There are many fans over the years that have speculated the possibility and wondered at whether it would ever materialize that a new incarnation of the Doctor would ever be female. Joanna Lumley from Absolutely Fabulous had a shot in the slightly non-canon, Steven Moffat-written Curse of the Fatal Death back in 1999, also starring Rowan Atkinson as a probable Ninth Doctor. Neil Gaiman settled the debate as to whether Time Lords could regenerate into the opposite sex in Series 6’s The Doctor’s Wife, with dialogue establishing that The Corsair had indeed regenerated into a girl at some stage.
So it seems possible, even plausible, that the Steven Moffat showrunner era of Doctor Who could be riding towards the eventual rise of a female Doctor Who incarnation — something absolutely embraced with this issue of the comic series where Amy Pond is the Doctor and the Doctor is Amy Pond. And I have to say, it’s pretty damn sexy seeing Pond in a bow tie — pardon my geek persuasions! (Also, for persons of the other or both persuasions, there’s an awesome Rory kissing Doctor scene that even Captain Jack Harkness would be impressed with).
Possibly set between the events of Series 5 and Series 6, the tale also recalls elements from both the classic and modern Doctor Who television show, with a few references here and there to Ice Warriors, Rory’s 2,000-year role as the guardian of the Pandorica and much more. The artwork in this comic, as mentioned in my previous review of issue #9, is generally fluid but angular, in some cases minimal, calling on specific styles based on the needs of the plot at particular moments. The accurate likenesses are absent here as well, which is not such a big deal in the long run, because the art continues to serve to story well.
Having said that though, for some end I could not decipher, I found that aspect more detracting in #11 than #9, and could not really see or find any elements that hearkened back to the comic book years of Classic Doctor Who that we had seen homages to in recent chapters.

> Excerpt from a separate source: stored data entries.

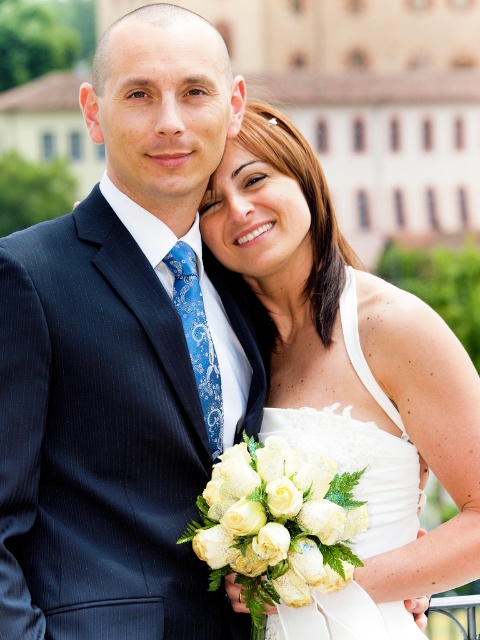
Locate an element on the screen. The height and width of the screenshot is (640, 480). matte black suit at left is located at coordinates (123, 356).

Is point (82, 410) more distant than point (215, 211)?

That is False.

Identify the location of matte black suit at left. (123, 356).

Is matte black suit at left wider than white silk bouquet at center?

Correct, the width of matte black suit at left exceeds that of white silk bouquet at center.

Does matte black suit at left have a smaller size compared to white silk bouquet at center?

No.

Is point (122, 380) positioned in front of point (273, 445)?

No.

You are a GUI agent. You are given a task and a screenshot of the screen. Output one action in this format:
    pyautogui.click(x=<x>, y=<y>)
    Task: Click on the matte black suit at left
    The width and height of the screenshot is (480, 640).
    Given the screenshot: What is the action you would take?
    pyautogui.click(x=123, y=356)

Between white satin dress at center and white silk bouquet at center, which one has less height?

white silk bouquet at center is shorter.

Consider the image. Who is more distant from viewer, (224, 246) or (247, 440)?

Point (224, 246)

Find the location of a particular element. The height and width of the screenshot is (640, 480). white satin dress at center is located at coordinates (349, 349).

Perhaps new-to-this-issue artist Matthew Dow Smith is attempting to bring in his own flavor and style to the series, and far be it from me to criticize him for this, I do find myself missing those elements I previously posted about.
A few years back, there was a wonderful comic story of Doctor Who called The Lodger. It was quite popular, and eventually was adapted into the television episode of the same name, with Matt Smith as the Doctor, and James Corden as Craig Williams. Whilst reading this adventure, I couldn’t help but wish and hope that Moffat would take this story and adapt it into an episode for Series 7 or 8. The concept of Matt Smith having to act like Amy Pond, and Karen Gillan having to perform like the Doctor would be a spectacle to see on-screen — and it would also provide both actors with something different to do for a change.
And that speaks miles of credit to the writing of Tony Lee in this issue. If you find yourself craving that the comic media you’re reading was actually in the media form the franchise originated from, you know you’re on a winning tale. As crisis after crisis unfolds in the story, our characters find themselves faced with some ethical ambiguities and problems that would also work extremely well in the television format.